WHAT YOU NEED TO DO
Write out every line of the listing below, keeping each one unchanged.

--- DATA RECORDS Enclosed Below ---

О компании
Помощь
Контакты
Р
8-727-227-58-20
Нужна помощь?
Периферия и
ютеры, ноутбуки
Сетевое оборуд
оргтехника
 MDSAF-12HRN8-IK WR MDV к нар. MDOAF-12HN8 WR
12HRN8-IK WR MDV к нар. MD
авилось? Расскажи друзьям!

--- End of Enclosed DATA RECORDS ---

RESULT OF THE EXERCISE
О компании
Помощь
Контакты
Р
8-727-227-58-20
Нужна помощь?
Периферия и
ютеры, ноутбуки
Сетевое оборуд
оргтехника
 MDSAF-12HRN8-IK WR MDV к нар. MDOAF-12HN8 WR
12HRN8-IK WR MDV к нар. MD
авилось? Расскажи друзьям!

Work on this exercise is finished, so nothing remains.